_TASK_
Set down the whole listing that follows, precisely as written.

*****

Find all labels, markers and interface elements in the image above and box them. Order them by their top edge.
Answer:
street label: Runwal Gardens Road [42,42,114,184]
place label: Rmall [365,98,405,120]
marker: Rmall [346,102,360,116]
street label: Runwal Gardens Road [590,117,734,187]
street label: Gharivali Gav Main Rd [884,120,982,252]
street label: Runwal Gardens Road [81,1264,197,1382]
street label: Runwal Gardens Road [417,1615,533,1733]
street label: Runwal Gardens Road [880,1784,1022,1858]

*****

_RESPONSE TO THE TASK_
Find all labels, markers and interface elements in the image above and box them. Order them by their top edge.
Answer:
street label: Runwal Gardens Road [42,42,114,184]
place label: Rmall [365,98,405,120]
marker: Rmall [346,102,360,116]
street label: Runwal Gardens Road [590,117,734,187]
street label: Gharivali Gav Main Rd [884,120,982,252]
street label: Runwal Gardens Road [81,1264,197,1382]
street label: Runwal Gardens Road [417,1615,533,1733]
street label: Runwal Gardens Road [880,1784,1022,1858]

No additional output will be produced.